Il trasferimento del distretto provinciale dell’Arpa di Teramo da piazza Martiri Pennesi alla nuova sede di Sant’Atto non è più una questione opinabile. È un fatto, ed è soprattutto una scelta irreversibile. Lo ha chiarito con fermezza il direttore generale Maurizio Dionisio che non lascia spazio a interpretazioni ambigue: si tratta di una decisione tecnica, razionale, ponderata, presa nell'interesse dell’efficienza, della sicurezza e della sostenibilità economica dell’Agenzia regionale per la protezione ambientale.
Non si tratta di uno sfratto, né di una “fuga in avanti”, come qualcuno ha voluto insinuare. Le attuali condizioni della sede storica – impianti vetusti, canalizzazioni obsolete, strutture non più idonee – non sono più compatibili con le delicate attività laboratoristiche svolte dall’Arpa. Nonostante negli anni si sia continuato a lavorare in situazioni precarie, oggi – con l’apertura della ricostruzione post-sisma e risorse pubbliche finalmente disponibili – sarebbe irresponsabile non cogliere l’occasione di un rilancio strutturale e funzionale.

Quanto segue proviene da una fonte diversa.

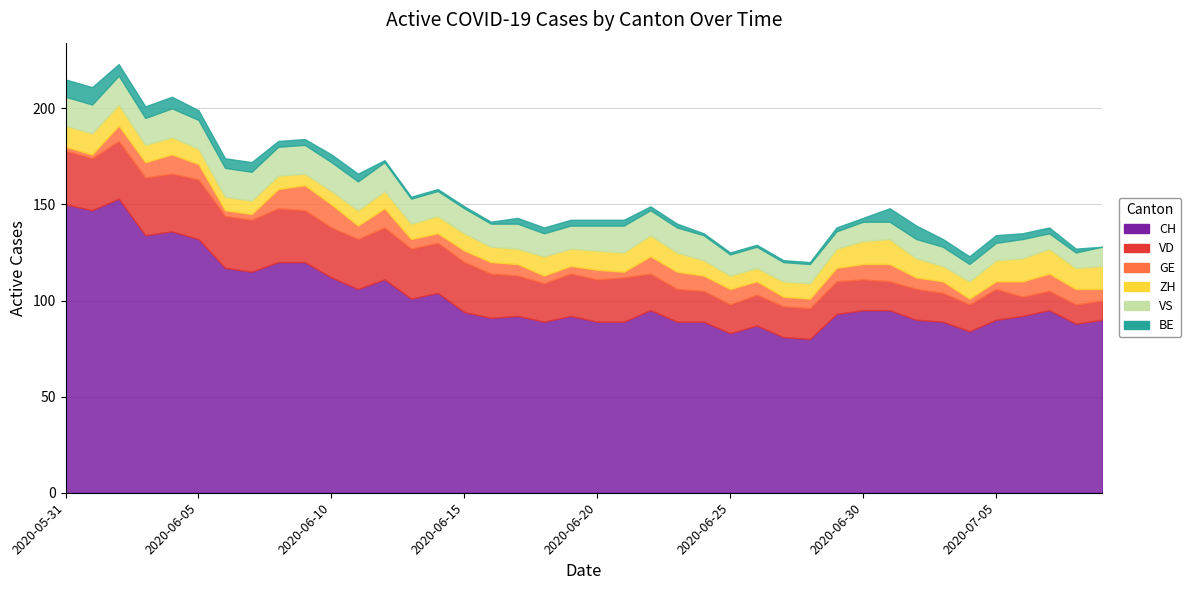

What is the value of the VD point at the 34th from the left?

15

Dati alla mano, l’investimento per il trasferimento è già in larga parte effettuato: oltre 500mila euro spesi, l’80% delle attrezzature già spostate, sette cappe chimiche su dieci pronte per la reinstallazione. Una marcia indietro non solo costituirebbe un danno erariale, ma metterebbe a rischio un finanziamento strategico da 6,7 milioni di euro destinato alla rinascita del comparto scientifico e ambientale. Il prezzo da pagare per tornare indietro? Circa 700mila euro di costi aggiuntivi, tra penali, smontaggi, impianti da rifare. Uno spreco che l’opinione pubblica e i cittadini non possono né devono accettare.
Sul fronte interno, Dionisio non nasconde una certa amarezza per le resistenze di una minoranza che, a suo dire, continua a ostacolare il processo. Ma riconosce, con apprezzamento, il senso di responsabilità dimostrato dalla grande maggioranza del personale, impegnato nella complessa operazione logistica.
Sotto la superficie di una vicenda apparentemente tecnica, emerge in realtà un nodo tutto politico e culturale: la capacità (o l’incapacità) di questo Paese di credere nella propria modernizzazione, di agire nel segno della responsabilità pubblica, di investire sul proprio patrimonio scientifico e ambientale senza piegarsi a logiche localistiche o personali.
L’Arpa Abruzzo, come ricordato dal suo direttore generale, è un ente pubblico autonomo. Non può e non deve subire pressioni né ingerenze esterne quando si tratta di scelte strategiche. Pretendere trasparenza e rigore, sì. Ma confondere il controllo con l’ostruzionismo, l’interesse pubblico con la nostalgia delle vecchie sedi, rischia di essere dannoso tanto quanto irresponsabile.
Nel pieno rispetto del confronto democratico, è tempo di lasciare spazio ai fatti, ai numeri, alla realtà. E la realtà – oggi più che mai – parla chiaro: il futuro dell’Arpa Teramo passa da Sant’Atto.